Please tally the lines in the records below that contain the word "myös", and reply with that number alone.

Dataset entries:
--------------------------------------------------

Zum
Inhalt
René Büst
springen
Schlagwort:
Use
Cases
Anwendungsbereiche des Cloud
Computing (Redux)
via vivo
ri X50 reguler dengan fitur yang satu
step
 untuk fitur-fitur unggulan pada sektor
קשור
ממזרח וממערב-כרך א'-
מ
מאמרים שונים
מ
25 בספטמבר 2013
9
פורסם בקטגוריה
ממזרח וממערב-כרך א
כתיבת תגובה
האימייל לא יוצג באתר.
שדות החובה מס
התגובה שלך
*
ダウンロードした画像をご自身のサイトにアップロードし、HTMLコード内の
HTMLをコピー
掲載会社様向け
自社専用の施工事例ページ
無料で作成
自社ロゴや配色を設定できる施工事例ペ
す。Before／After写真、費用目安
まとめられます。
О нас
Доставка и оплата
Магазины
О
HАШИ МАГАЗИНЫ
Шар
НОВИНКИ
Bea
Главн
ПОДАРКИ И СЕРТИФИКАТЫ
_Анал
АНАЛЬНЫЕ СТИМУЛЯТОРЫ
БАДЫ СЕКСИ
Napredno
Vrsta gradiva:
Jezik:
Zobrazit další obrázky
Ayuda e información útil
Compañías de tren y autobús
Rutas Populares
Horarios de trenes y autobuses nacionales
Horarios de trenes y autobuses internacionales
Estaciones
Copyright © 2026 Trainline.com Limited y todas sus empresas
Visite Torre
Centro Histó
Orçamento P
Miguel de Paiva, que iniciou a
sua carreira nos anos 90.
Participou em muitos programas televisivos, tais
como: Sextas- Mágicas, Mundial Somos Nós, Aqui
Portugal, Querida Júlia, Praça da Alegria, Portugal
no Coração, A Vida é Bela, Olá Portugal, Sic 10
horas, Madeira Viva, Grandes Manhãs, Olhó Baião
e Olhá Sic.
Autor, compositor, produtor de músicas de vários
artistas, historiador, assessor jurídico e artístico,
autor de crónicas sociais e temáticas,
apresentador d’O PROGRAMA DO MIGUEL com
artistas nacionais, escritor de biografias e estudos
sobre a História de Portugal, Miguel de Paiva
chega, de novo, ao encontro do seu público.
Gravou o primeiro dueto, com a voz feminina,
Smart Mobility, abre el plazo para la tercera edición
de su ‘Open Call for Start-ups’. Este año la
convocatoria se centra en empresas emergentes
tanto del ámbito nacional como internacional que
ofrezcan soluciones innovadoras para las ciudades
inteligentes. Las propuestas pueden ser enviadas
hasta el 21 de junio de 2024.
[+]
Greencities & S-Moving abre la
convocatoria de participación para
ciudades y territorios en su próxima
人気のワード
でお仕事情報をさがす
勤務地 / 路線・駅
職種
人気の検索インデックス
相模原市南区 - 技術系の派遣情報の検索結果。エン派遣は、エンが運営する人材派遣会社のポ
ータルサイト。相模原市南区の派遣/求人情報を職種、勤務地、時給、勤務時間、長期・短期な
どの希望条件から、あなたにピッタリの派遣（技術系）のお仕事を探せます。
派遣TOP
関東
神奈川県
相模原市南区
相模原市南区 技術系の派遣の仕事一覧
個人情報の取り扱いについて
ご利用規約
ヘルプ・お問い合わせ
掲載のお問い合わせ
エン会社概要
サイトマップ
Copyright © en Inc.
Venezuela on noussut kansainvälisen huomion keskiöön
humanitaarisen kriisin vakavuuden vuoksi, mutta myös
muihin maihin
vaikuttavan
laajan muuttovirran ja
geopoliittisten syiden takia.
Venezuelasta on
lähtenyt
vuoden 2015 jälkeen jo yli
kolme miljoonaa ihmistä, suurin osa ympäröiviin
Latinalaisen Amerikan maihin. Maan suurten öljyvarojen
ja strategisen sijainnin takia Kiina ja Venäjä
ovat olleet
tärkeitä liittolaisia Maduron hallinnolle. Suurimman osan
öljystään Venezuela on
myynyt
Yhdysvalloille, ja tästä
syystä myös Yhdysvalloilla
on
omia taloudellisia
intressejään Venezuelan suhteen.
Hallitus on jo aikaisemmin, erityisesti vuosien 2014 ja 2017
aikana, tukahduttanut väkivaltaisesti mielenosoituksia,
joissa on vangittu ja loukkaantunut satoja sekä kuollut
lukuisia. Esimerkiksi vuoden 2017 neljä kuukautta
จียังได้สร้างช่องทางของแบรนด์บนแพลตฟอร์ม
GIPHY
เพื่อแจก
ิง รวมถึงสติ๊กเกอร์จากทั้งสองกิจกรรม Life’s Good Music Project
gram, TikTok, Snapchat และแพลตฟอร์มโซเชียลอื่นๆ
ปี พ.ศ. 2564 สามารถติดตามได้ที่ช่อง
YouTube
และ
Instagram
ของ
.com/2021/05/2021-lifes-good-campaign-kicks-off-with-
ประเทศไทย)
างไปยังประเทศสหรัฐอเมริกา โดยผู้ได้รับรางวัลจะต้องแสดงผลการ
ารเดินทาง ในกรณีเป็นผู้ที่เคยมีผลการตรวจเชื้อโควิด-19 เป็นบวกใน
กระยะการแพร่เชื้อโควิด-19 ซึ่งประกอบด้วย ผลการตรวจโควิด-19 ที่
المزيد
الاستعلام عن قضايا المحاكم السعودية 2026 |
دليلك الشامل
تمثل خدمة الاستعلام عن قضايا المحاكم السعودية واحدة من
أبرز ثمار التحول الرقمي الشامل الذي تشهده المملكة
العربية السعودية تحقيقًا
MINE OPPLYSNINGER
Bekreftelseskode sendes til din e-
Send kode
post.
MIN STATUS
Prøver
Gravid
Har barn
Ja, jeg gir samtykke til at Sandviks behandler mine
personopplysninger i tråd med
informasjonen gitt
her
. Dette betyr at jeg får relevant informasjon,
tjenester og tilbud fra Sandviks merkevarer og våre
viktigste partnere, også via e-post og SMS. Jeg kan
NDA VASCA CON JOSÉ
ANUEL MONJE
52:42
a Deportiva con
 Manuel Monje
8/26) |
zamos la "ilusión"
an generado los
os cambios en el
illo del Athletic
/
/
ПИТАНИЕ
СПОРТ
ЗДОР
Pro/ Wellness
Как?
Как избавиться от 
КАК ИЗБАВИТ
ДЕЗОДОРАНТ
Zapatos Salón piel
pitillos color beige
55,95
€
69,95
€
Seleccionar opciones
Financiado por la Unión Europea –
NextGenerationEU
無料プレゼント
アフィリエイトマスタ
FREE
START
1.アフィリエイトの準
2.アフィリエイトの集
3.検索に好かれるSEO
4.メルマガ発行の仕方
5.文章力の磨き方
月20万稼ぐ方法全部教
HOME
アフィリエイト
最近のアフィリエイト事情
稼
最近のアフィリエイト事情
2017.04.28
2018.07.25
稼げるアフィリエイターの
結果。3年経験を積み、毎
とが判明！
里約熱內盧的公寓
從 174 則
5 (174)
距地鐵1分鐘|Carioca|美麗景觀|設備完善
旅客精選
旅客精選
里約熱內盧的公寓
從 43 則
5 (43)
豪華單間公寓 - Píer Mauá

--------------------------------------------------

(RESULT OF THE EXERCISE): 2